Closed marethyu closed 2 months ago
The "fact" isn't proved in lemma 12.6, and what's done here is in fact the proof.
How about this for a rewrite:
From this, it follows that $\Gamma^\ast$ is consistent. Let $\Gamma' \subseteq \Gamma^\ast$ be finite. Each $B \in \Gamma'$ is also in $\Gamma_i$ for some $i$. Let $n$ be the largest among these. Since $\Gamma_i \subseteq \Gamma_n$ if $i < n$, every $B \in \Gamma'$ is also $\in \Gamma_n$, i.e., $\Gamma' \subseteq \Gamma_n$. Thus, every finite $\Gamma' \subseteq \Gamma^\ast$ is consistent. By Propositions 10.17 and 11.17, $\Gamma^\ast$ is consistent.
Ah, I see. So, this lemma's proof contains the solution to the exercise from lemma 12.6's proof?
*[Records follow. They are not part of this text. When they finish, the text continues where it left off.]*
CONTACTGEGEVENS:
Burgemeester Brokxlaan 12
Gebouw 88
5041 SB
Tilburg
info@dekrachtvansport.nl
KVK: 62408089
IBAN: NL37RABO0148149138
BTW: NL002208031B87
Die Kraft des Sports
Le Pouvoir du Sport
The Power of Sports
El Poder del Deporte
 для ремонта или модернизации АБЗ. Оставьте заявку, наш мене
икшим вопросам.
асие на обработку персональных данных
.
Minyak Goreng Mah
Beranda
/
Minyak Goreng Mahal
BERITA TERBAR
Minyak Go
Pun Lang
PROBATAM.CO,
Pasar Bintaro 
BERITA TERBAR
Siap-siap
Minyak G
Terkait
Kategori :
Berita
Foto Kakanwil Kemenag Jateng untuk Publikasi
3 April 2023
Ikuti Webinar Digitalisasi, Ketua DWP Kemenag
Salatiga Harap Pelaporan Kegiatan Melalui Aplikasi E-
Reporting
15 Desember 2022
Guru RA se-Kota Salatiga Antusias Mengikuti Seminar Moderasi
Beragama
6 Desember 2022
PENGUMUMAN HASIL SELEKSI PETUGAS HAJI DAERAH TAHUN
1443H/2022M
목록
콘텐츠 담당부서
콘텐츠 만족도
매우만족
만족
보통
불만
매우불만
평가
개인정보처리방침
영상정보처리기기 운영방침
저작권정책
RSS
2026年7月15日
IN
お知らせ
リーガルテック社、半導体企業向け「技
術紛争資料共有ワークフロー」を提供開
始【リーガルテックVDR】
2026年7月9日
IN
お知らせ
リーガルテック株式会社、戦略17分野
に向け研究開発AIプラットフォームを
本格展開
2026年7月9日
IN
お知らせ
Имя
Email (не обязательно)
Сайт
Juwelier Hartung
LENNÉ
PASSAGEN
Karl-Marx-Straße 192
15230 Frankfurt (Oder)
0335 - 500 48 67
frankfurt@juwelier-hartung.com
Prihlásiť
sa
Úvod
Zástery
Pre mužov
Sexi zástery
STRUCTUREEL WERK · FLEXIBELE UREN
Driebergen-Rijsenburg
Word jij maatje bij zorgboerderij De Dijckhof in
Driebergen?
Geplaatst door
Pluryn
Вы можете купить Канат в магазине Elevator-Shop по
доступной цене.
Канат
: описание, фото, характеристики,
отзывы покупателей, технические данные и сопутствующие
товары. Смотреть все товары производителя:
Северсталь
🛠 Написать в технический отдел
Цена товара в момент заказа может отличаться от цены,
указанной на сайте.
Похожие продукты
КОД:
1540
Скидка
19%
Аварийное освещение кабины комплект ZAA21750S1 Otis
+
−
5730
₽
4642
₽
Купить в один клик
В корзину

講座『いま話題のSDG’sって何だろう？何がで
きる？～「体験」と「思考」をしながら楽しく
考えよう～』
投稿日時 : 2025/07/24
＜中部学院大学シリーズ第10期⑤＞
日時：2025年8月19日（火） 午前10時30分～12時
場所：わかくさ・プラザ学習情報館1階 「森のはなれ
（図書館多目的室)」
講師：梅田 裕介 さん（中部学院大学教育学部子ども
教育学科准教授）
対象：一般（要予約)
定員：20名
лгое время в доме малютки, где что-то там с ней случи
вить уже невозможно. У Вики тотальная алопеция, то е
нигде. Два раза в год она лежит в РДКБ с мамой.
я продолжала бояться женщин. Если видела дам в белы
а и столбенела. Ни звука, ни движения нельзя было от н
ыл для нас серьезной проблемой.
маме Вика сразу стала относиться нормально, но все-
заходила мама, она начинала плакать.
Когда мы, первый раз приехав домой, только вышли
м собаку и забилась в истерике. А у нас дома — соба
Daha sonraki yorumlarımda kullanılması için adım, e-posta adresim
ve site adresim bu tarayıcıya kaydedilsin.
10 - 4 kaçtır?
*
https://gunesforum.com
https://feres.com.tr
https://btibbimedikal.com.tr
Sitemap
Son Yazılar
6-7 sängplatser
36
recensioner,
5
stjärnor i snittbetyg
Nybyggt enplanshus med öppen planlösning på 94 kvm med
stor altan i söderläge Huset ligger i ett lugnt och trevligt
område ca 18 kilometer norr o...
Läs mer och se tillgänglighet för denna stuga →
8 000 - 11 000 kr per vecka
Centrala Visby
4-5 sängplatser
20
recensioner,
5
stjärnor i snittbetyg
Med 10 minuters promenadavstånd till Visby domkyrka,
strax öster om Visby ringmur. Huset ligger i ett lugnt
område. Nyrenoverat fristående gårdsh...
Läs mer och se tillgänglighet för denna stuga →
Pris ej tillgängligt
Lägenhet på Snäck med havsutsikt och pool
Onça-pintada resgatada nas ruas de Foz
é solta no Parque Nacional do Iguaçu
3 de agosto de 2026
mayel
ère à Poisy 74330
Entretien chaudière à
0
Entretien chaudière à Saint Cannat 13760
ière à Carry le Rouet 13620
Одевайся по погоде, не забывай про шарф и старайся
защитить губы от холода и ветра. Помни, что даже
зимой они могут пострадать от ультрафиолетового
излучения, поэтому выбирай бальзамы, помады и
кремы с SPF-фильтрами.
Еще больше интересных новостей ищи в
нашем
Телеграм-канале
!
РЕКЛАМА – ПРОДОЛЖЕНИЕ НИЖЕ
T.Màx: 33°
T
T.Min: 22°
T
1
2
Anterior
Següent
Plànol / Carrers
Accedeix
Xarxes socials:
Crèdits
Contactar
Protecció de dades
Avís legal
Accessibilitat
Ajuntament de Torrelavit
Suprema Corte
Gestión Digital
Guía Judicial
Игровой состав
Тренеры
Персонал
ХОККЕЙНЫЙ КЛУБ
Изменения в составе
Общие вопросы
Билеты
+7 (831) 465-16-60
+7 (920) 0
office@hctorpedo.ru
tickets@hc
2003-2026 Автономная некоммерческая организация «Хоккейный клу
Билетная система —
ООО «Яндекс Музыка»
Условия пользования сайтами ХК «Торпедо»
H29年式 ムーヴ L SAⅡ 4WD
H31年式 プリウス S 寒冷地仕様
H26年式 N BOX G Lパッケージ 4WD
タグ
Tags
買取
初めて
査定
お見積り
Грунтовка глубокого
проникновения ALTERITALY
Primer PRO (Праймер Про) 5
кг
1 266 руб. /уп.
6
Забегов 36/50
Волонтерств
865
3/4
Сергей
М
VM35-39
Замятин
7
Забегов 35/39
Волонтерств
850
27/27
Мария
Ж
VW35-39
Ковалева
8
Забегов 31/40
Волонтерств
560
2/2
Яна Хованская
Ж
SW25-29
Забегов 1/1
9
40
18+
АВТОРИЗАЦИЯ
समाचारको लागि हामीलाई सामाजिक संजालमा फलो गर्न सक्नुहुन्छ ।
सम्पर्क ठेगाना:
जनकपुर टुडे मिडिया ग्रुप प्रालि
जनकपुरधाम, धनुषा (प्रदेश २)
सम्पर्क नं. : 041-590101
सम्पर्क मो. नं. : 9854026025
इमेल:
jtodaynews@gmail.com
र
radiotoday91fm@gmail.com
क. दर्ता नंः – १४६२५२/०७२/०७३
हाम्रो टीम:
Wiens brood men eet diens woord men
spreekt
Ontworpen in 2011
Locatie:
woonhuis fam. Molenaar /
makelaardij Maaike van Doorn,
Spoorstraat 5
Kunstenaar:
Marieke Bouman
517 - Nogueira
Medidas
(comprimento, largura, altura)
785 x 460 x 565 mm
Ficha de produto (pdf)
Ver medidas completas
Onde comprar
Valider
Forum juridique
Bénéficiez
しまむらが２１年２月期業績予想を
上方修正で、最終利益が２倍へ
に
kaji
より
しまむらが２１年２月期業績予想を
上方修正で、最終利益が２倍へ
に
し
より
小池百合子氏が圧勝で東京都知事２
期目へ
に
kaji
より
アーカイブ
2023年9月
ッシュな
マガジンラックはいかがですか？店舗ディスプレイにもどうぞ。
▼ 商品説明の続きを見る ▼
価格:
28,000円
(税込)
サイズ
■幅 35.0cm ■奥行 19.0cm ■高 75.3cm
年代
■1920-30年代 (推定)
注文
Yes, this rewrite is more clearer. I'd appreciate it if you update the proof with this new writeup.
Thanks!
I have some thoughts on improving the proof for Lindenbaum's lemma. I am not sure if they can be approved if I make a pull request, so I am opening a discussion here first.
I think it is clearer if it is written this way:
From this, it follows that every finite subset $\Gamma'\subseteq\Gamma^\ast$ is a subset of $\Gamma_n$ for some $n\in\mathbb N$, since for each $B\in\Gamma'$ not already in $\Gamma_0$ is added at some stage $i$. If $n$ is the last one of these stages, then all $B\in\Gamma'$ are in $\Gamma_n$, i.e. $\Gamma'\subseteq\Gamma_n$.